:: Task input ::
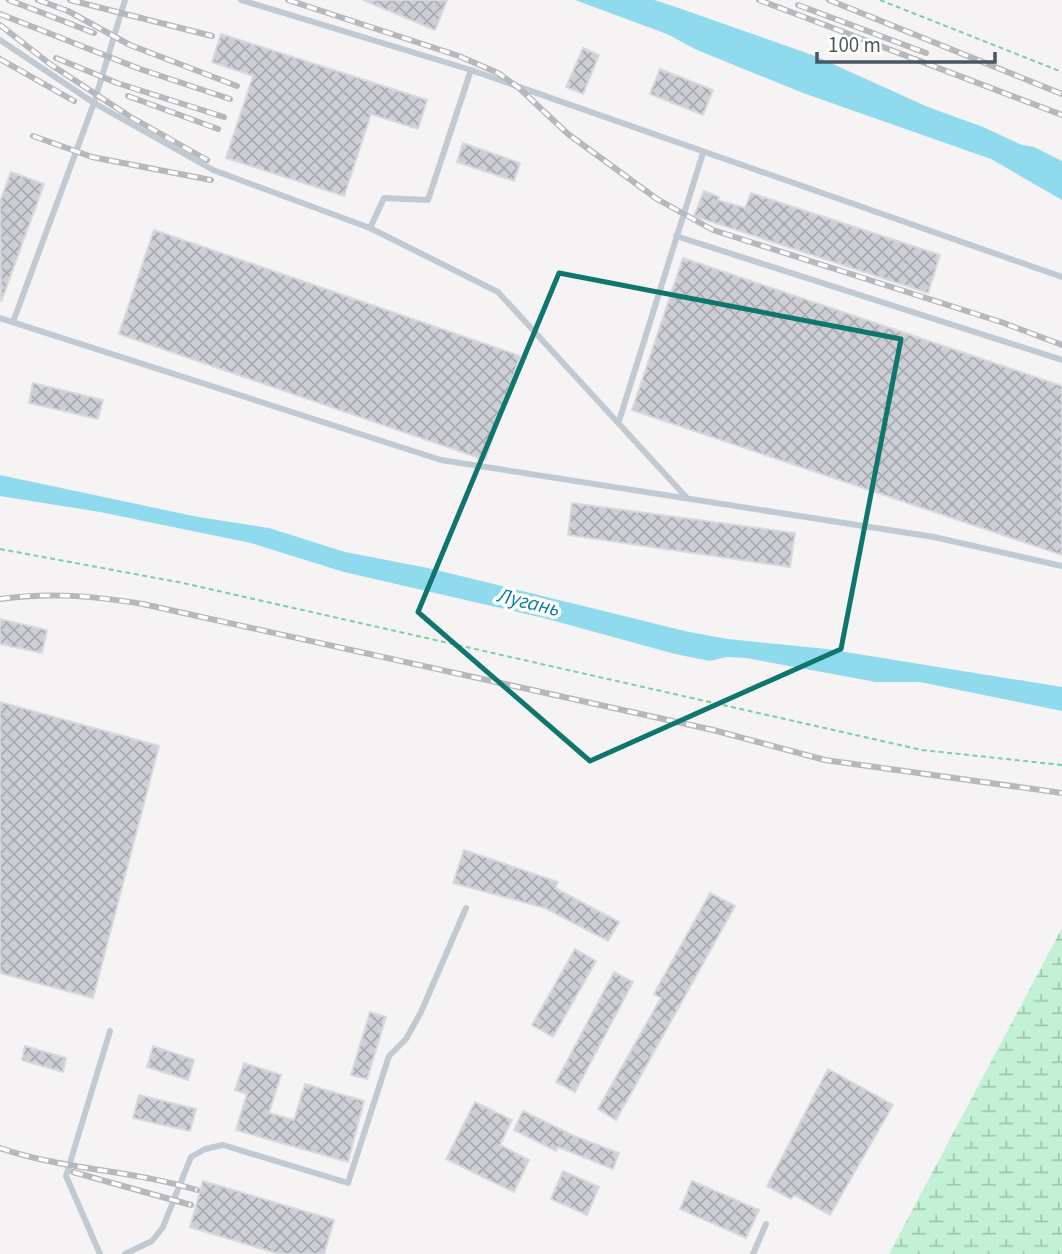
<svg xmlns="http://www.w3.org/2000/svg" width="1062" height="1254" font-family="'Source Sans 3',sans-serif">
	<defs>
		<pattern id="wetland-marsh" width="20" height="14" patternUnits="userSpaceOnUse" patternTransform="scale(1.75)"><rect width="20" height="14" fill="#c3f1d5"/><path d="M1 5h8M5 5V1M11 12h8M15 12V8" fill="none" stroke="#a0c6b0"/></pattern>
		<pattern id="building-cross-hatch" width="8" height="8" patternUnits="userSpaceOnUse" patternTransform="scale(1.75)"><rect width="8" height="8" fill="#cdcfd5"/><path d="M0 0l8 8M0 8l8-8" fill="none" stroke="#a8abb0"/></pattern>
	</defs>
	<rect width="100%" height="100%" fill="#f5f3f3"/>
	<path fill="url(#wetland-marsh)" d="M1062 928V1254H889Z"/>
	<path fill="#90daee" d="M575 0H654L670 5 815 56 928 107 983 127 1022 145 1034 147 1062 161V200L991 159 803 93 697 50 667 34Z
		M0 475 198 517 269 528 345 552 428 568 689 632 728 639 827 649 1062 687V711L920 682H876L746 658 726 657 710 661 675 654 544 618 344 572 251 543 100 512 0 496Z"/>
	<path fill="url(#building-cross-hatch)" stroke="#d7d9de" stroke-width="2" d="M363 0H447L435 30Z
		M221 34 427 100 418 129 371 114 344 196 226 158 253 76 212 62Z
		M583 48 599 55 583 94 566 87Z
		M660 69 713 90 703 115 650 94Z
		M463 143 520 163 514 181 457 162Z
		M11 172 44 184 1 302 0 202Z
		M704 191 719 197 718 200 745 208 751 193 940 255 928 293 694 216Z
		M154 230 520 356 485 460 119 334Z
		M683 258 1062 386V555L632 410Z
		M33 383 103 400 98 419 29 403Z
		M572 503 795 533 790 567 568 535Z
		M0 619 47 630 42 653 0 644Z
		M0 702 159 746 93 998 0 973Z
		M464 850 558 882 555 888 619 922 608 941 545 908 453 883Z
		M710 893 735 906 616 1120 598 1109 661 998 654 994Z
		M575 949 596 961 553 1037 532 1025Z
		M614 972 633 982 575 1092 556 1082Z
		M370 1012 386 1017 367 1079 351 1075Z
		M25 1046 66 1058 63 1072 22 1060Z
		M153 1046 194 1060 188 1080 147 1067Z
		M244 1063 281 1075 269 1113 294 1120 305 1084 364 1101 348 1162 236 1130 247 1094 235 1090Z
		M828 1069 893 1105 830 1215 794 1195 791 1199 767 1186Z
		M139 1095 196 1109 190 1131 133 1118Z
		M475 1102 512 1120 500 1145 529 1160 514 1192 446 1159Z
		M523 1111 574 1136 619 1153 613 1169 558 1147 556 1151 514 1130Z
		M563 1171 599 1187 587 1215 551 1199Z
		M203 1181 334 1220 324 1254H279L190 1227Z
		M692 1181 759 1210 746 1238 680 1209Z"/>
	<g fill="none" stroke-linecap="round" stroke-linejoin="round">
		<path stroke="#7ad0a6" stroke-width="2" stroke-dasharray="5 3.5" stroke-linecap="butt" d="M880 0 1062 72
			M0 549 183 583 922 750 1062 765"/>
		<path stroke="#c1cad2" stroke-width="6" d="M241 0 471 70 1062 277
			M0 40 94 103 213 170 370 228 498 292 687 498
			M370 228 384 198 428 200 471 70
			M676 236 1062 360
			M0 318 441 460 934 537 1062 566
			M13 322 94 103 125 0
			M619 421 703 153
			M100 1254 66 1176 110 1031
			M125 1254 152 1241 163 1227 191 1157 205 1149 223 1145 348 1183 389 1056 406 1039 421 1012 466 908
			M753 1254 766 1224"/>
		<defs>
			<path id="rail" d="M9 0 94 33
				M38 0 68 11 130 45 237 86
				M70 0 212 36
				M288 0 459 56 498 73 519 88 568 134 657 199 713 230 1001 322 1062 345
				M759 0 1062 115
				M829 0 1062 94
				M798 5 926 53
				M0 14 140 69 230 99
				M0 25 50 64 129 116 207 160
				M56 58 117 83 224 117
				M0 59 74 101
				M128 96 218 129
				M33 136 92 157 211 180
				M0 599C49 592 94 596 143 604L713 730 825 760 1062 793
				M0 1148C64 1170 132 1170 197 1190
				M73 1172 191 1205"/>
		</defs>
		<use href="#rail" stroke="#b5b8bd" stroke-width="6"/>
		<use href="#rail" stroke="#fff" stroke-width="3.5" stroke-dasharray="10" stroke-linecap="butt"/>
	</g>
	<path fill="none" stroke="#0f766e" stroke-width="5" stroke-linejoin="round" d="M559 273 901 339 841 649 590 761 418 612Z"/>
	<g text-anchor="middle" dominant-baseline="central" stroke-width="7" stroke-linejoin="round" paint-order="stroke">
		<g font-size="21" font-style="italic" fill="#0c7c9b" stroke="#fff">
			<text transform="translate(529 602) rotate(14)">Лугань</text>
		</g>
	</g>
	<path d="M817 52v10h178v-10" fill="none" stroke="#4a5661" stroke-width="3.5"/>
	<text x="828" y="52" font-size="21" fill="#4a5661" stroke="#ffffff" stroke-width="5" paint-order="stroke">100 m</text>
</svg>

--

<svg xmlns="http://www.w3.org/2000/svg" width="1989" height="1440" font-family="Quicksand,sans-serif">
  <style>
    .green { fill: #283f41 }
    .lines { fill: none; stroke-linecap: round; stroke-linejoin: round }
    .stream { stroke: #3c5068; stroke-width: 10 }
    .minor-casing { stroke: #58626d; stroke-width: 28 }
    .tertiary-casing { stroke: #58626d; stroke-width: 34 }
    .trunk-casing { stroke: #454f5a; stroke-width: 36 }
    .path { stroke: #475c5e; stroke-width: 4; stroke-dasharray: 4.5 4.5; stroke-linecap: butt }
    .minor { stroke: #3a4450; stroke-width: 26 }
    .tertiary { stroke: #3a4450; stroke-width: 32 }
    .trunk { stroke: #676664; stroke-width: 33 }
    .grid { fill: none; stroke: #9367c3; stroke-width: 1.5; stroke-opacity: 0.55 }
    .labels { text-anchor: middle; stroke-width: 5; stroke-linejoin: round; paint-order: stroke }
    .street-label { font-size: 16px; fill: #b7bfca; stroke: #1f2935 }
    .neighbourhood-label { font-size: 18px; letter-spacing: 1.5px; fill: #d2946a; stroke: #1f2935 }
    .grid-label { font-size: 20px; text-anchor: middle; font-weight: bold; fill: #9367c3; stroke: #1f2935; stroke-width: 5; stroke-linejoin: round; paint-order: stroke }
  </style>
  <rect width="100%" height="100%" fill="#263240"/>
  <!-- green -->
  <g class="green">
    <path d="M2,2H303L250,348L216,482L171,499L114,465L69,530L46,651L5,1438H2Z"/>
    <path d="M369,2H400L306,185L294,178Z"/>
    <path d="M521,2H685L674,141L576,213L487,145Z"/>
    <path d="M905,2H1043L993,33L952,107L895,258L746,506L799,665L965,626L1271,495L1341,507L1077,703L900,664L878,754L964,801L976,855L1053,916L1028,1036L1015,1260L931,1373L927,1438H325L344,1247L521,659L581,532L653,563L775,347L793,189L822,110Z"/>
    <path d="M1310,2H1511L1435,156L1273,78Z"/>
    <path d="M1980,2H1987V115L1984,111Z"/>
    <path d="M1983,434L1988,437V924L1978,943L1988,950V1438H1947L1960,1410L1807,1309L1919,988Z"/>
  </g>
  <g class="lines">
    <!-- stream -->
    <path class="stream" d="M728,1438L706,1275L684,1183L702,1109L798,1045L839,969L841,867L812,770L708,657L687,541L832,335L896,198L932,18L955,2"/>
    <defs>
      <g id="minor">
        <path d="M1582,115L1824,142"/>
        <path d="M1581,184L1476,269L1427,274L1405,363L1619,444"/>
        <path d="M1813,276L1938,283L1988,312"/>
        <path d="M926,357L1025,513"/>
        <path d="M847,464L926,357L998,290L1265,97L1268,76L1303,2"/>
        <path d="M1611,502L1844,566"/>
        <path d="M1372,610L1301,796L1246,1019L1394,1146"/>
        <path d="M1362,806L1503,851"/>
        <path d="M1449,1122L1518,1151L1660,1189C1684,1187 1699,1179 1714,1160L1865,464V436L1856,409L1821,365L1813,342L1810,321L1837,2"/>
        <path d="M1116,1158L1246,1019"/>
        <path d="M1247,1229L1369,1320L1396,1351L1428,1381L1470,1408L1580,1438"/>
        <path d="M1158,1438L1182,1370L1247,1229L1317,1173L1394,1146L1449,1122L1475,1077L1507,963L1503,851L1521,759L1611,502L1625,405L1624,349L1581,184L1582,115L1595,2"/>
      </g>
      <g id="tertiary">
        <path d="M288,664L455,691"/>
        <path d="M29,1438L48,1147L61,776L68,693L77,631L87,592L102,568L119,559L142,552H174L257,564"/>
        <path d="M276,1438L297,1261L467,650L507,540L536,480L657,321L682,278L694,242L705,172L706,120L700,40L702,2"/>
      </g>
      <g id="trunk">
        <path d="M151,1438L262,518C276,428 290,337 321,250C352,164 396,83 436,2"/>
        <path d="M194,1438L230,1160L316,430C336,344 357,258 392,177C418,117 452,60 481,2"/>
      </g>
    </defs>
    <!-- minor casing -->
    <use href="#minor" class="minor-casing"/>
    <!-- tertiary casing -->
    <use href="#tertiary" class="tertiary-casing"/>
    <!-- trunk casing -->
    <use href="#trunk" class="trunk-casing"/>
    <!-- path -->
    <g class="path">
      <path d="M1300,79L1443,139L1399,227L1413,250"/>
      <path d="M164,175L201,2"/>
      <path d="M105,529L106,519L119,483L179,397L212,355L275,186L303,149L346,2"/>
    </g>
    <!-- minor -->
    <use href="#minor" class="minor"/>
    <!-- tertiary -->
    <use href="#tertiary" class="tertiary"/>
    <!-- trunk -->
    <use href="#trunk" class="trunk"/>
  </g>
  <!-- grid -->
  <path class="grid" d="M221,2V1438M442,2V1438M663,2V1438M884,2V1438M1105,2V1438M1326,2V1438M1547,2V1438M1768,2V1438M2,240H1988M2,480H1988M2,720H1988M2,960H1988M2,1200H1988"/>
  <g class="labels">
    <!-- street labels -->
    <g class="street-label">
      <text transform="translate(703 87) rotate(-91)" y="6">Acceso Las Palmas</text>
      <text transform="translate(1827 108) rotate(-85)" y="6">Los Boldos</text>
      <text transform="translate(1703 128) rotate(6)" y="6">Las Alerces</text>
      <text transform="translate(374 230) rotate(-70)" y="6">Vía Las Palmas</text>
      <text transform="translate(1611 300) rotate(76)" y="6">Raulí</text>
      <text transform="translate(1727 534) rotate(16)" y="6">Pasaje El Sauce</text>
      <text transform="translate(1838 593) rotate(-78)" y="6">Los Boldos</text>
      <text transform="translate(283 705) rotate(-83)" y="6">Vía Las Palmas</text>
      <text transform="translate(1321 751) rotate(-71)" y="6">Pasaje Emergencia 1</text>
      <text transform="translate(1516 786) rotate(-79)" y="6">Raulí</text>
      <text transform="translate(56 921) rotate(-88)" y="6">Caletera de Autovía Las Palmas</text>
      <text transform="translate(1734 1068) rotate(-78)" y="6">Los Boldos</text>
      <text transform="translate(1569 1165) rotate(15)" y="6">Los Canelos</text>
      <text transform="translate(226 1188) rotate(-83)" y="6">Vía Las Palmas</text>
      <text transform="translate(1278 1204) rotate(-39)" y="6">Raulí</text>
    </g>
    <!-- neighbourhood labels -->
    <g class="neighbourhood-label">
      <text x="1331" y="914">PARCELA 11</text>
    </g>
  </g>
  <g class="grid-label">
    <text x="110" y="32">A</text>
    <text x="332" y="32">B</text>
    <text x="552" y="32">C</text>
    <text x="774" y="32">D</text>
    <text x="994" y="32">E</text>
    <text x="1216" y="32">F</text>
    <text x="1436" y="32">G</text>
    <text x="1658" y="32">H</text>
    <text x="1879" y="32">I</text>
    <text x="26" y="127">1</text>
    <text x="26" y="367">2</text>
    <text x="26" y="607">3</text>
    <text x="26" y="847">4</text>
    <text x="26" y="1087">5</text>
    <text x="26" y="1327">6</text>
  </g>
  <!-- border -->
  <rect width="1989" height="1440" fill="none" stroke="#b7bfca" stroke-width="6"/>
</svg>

:: Exercise details ::
Each line of the listing above that contains the word "lines" counts once; please give the total and nothing more.

:: Your solution ::
2